▶ _Consegna A_:
Secondo il testo sulla miniera di litio in Messico, a quali due multinazionali è stato dato in concessione il sito?
▶ _Consegna B_:
Per favore, riprendi il testo sulla miniera di litio in Messico e proseguilo a partire dalla sua ultima frase.

▶ _Testo fornito_:
■ ■ ■ ■ ■ ■ ■

Litio: in Messico la più grande miniera al mondo

Gli abitanti del villaggio di Bacadéhuachi di non arrivano a mille e potenzialmente potrebbero essere i più ricchi del mondo: ma il tesoro inestimabile che giace sotto le loro abitazioni al momento non possono goderselo.

Siamo nella Sierra Occidentale messicana, precisamente nello stato di Sonora, con all’orizzonte il confine con gli USA: qui è localizzata la più grande miniera di litio al mondo, il magico metallo che sta per soppiantare il petrolio come bene prezioso per l’economia globale, visto che per le sue qualità lo si usa praticamente dappertutto, dalle batterie di auto e cellulari, in campo medico e farmacologico, o in attività come la ceramica.

Scoperto pochi anni fa, il sito è stato dato in concessione a due multinazionali, la cinese Gangfeng Lithium e l’inglese Bacanora Lithium, che puntano ad iniziare le estrazioni entro la fine dell’anno.

Ma il tesoro sotterraneo, più che arricchire società quotate in Borsa, farebbe molto comodo all’economia depressa del Messico: i quasi 250 milioni di tonnellate di litio, alle quotazioni attuali del metallo tornato vicino ai 12.000 dollari a tonnellata, potrebbero consentire alla nazione non solo di azzerare il debito che la strangola, ma anche di permettere enormi investimenti a favore della popolazione.

Per il presidente Andrés Manuel López Obrador però non sarà per nulla facile procedere con la nazionalizzazione della miniera e disdire i contratti di concessione con le multinazionali che hanno già effettuato grandi investimenti per i carotaggi e le esplorazioni.

■ ■ ■ ■ ■ ■ ■

▶ _Contenuto dei dati_:

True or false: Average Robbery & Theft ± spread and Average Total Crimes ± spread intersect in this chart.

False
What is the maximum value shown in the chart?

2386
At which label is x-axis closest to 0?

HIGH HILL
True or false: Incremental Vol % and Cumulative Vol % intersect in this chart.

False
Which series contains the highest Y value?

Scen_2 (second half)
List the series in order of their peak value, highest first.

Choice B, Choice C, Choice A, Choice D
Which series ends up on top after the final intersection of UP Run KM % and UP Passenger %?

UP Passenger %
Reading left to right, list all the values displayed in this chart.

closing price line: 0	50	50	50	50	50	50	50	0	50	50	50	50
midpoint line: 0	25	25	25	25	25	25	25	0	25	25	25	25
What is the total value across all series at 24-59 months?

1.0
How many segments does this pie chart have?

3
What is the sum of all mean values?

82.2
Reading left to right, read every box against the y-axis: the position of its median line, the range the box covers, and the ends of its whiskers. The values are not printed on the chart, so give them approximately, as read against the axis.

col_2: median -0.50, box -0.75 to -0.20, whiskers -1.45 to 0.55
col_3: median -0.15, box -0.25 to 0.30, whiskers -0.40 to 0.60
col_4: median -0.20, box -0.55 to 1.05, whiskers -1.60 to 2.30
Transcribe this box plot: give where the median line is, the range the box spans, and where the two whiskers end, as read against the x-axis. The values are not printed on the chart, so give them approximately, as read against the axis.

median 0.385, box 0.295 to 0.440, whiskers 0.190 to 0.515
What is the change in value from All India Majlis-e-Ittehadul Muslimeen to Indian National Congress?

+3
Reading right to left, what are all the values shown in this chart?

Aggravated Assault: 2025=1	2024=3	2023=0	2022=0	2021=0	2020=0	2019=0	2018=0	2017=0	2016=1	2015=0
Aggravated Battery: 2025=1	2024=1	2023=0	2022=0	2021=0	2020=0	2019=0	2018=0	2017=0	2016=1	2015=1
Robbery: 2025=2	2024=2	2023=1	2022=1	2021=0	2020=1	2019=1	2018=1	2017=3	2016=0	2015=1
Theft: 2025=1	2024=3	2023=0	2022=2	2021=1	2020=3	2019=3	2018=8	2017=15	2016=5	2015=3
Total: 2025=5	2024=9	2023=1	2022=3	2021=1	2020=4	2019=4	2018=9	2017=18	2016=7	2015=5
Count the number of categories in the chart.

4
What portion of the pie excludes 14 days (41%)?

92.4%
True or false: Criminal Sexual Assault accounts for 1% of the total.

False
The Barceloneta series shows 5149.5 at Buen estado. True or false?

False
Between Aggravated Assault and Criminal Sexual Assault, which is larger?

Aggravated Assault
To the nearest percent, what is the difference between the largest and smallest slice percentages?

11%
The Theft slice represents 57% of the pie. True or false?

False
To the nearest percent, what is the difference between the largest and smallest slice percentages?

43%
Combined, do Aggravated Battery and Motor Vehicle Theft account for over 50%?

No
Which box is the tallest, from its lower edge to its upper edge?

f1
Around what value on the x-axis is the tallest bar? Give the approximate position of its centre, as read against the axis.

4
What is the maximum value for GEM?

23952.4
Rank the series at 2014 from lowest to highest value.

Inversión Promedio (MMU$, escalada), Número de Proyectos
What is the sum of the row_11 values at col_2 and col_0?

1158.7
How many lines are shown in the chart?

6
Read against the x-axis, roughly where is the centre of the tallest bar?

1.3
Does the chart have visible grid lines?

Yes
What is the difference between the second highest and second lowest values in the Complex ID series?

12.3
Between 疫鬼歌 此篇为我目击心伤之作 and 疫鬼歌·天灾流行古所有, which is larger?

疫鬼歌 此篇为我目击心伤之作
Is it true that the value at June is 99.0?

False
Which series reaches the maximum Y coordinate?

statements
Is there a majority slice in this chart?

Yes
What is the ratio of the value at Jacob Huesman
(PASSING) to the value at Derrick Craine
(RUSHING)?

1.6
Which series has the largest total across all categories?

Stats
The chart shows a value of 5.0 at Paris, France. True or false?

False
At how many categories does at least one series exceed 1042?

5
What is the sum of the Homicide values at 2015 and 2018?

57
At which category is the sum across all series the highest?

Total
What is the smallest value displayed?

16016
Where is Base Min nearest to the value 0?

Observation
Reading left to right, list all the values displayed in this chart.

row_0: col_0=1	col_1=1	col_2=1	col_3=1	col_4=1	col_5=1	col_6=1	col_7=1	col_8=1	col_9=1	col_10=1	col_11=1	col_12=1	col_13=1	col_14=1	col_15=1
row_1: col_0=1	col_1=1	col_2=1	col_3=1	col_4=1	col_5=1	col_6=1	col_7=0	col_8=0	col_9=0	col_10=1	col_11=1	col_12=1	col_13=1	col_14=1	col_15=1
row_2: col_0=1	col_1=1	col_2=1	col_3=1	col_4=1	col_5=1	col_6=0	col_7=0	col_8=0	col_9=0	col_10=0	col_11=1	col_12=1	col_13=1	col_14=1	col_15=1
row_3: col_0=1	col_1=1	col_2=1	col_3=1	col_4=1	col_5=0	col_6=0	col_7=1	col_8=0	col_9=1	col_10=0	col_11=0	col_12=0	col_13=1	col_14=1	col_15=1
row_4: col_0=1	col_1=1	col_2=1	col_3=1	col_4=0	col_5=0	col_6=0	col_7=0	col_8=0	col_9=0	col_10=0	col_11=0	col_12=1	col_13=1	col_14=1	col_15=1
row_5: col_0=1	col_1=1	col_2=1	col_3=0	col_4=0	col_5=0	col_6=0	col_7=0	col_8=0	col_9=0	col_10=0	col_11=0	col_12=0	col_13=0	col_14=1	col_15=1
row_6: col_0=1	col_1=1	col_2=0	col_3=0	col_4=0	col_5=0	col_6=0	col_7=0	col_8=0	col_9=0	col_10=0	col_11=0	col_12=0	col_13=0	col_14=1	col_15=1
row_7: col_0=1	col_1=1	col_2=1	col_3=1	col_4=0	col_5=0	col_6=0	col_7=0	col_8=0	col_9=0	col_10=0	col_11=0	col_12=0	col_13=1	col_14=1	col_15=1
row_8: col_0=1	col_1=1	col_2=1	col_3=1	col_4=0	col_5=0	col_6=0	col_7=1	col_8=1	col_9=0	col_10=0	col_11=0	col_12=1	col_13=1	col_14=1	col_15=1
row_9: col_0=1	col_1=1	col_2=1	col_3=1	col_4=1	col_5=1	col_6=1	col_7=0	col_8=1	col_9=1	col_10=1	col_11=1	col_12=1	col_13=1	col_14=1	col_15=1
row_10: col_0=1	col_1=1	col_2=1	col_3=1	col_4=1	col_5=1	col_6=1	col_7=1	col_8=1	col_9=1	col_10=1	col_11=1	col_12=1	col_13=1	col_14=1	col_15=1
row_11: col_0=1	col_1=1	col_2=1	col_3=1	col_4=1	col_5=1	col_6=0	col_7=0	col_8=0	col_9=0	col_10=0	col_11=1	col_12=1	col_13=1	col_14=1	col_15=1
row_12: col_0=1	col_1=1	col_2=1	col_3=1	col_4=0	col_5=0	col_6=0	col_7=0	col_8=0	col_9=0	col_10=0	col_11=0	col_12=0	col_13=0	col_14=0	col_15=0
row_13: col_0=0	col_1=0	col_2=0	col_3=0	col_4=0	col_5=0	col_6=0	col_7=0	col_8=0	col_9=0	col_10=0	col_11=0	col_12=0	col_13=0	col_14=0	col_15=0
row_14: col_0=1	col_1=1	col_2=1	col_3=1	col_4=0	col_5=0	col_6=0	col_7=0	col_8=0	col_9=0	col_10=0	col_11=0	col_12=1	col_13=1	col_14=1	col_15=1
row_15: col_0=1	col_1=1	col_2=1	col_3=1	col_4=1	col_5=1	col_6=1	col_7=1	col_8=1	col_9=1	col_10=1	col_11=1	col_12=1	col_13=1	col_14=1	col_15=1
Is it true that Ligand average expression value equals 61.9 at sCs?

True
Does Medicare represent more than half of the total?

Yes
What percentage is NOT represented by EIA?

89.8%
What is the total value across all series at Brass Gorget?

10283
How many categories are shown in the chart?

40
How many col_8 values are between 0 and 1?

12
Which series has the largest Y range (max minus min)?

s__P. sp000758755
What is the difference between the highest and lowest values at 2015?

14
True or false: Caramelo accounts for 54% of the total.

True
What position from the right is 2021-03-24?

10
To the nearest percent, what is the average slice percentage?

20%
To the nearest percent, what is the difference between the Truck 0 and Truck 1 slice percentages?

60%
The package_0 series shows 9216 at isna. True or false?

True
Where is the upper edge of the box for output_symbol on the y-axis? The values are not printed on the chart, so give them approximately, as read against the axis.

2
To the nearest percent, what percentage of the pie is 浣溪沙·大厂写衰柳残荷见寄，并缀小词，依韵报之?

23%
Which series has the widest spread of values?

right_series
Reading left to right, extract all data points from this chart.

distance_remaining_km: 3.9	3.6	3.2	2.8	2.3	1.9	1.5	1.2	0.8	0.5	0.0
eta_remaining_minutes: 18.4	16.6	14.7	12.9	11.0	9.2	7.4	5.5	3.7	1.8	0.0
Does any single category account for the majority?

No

■ ■ ■ ■ ■ ■ ■

▶ _Risposta A_:
Alla cinese Gangfeng Lithium e all'inglese Bacanora Lithium.

▶ _Risposta B_:
È il conflitto mai sopito tra nazioni forti, il cui intento coloniale spesso sconfina nel depredare le ricchezze naturali di quelle povere, costrette a svendere per un piatto di lenticchie (quando c’è) le loro migliori proprietà.

Una specie di lotta tra Davide e Golia, con il primo che negli ultimi anni ha spesso assunto le fattezza dei discendenti dei nativi delle terre americane: ricordiamo ancora la battaglia in Bolivia fatta dal presidente Evo Morales contro le major del settore petrolifero, costrette a venire a patti con l’erede degli indios.

L’ombra dei conquistadores non si è ancora dissolta e sarà certamente interessante assistere alle mosse di Amlo - acronimo con cui è chiamato dai suoi sostenitori il presidente messicano eletto nel 2018 - che ha annunciato la prossima creazione di una Camera Messicana del Litio. 

Dal canto suo, Bacanora Lithium non sembra disposta a mollare e ha già dichiarato che si augura che il governo messicano rispetti la concessione sottoscritta, valevole 50 anni: come a dire, il braccio di ferro è appena iniziato.